Celsius has been making it to the crypto news headlines recently. Just a day back, customers who held crypto in custody accounts at the lending firm had come together and hired legal counsel to retrieve their funds.
In the latest development, the bankrupt lending firm intends to re-hire it ex-CFO Rod Bolger and pay him about $92,000 monthly, distributed over at least six weeks. The motion filed with the Southern District of New York read,
“In consideration for the advisory services rendered by Mr. Bolger, the Debtors agree to pay Mr. Bolger the sum of CAD $120,000 per month, prorated for partial months.”
Why is Celsius betting on Bolger?
CNBC reported that per the motion filed by Celsius, the firm “needs” Bolger to “help it navigate bankruptcy proceedings” as an advisory. The motion further highlighted that Bolger had previously led efforts to keep the business steady during turbulent phases.

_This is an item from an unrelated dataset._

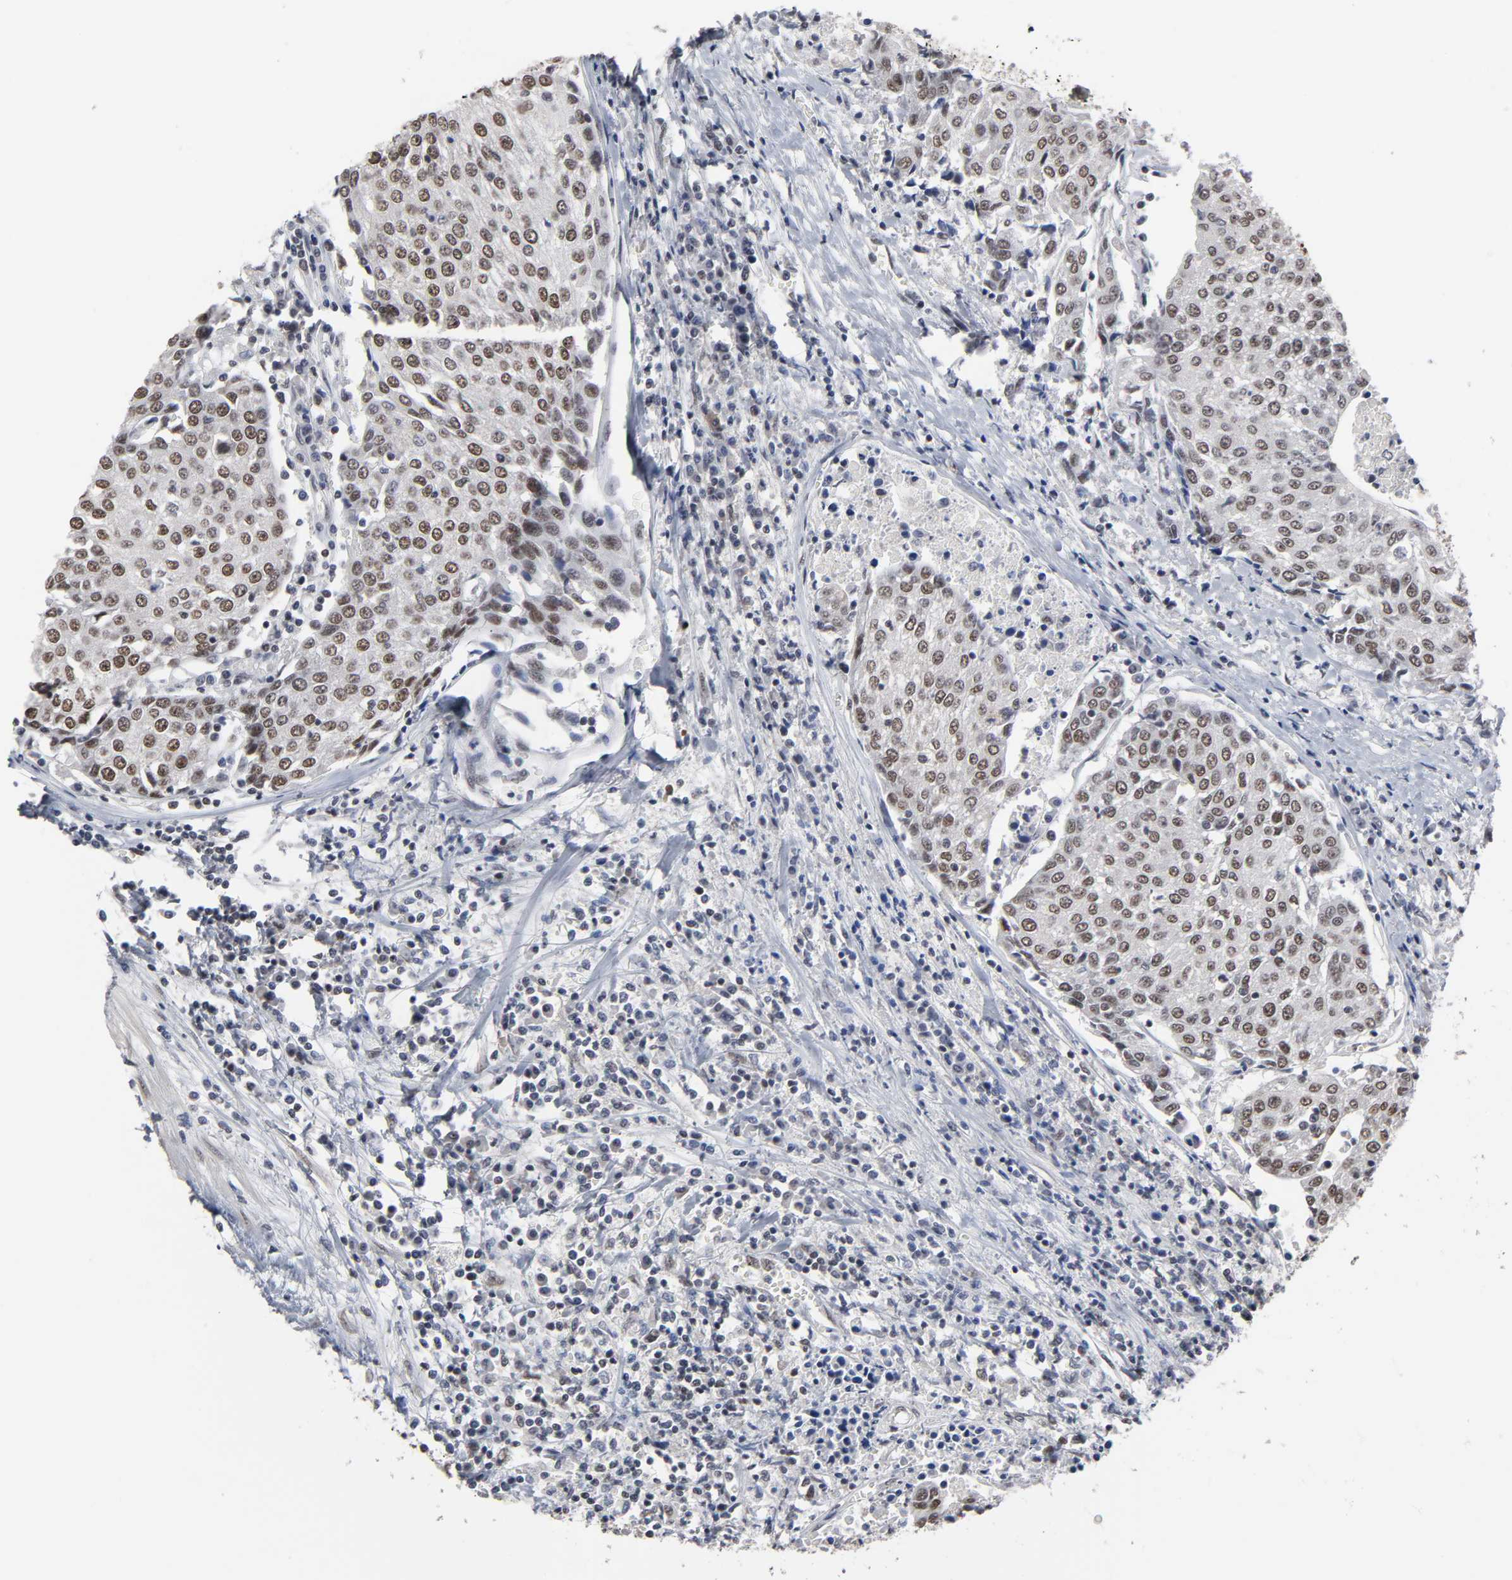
{"staining": {"intensity": "moderate", "quantity": ">75%", "location": "nuclear"}, "tissue": "urothelial cancer", "cell_type": "Tumor cells", "image_type": "cancer", "snomed": [{"axis": "morphology", "description": "Urothelial carcinoma, High grade"}, {"axis": "topography", "description": "Urinary bladder"}], "caption": "Urothelial cancer stained with a brown dye reveals moderate nuclear positive staining in approximately >75% of tumor cells.", "gene": "TRIM33", "patient": {"sex": "female", "age": 85}}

Additionally, the filing revealed,
“Because of Mr. Bolger’s familiarity with the Debtors’ business, the Debtors have requested, and Mr. Bolger has agreed pending the Court’s approval, to continue providing advisory and consulting services to the Debtors pursuant to an Advisory Agreement.”
Now, it is up to New York’s Southern District to take a call on whether or not to green-light Bolger to re-join Celsius. Notably, a Zoom hearing is set for Monday, 8 August, to consider the motion.
Here it is worth recalling that the exec resigned from Celsius towards the end of June, around three weeks post the firm halted its withdrawals, citing market conditions.
Back in the day, when the exec worked full-time as CFO, he had a base salary of $750,000 and a performance-based cash bonus of up to 75% of his base, in addition to stock and token options. Thus, per the motion, the top of his total income range was around $1.3 million. In his previous stints, Bolger has worked with Citi, Bank of America, and the Royal Bank of Canada.
A Celsius investor and a CPA have filed an objection to challenge Celsius’ motion to bring back its ex-CFO. The claimants highlighted that the firm cited that Bolger’s services are necessary but provided little detail.
“Other than these generalities, the Motion provide no specifics as to why the services of Mr. Bolger are necessary.“
The motion also highlighted that Bolger provided “false information” to depositors just days before the pause. The plaintiffs highlighted that the exec was featured in an article where he misstated the financial condition and liquidity of the debtors. The same proved that Bolger was either not well informed about the debtors’ financial situation or intentionally misled the depositors/investors of the lending firm.
Using the afore-highlighted arguments, the plaintiffs have requested the court to deny Celsius’ motion.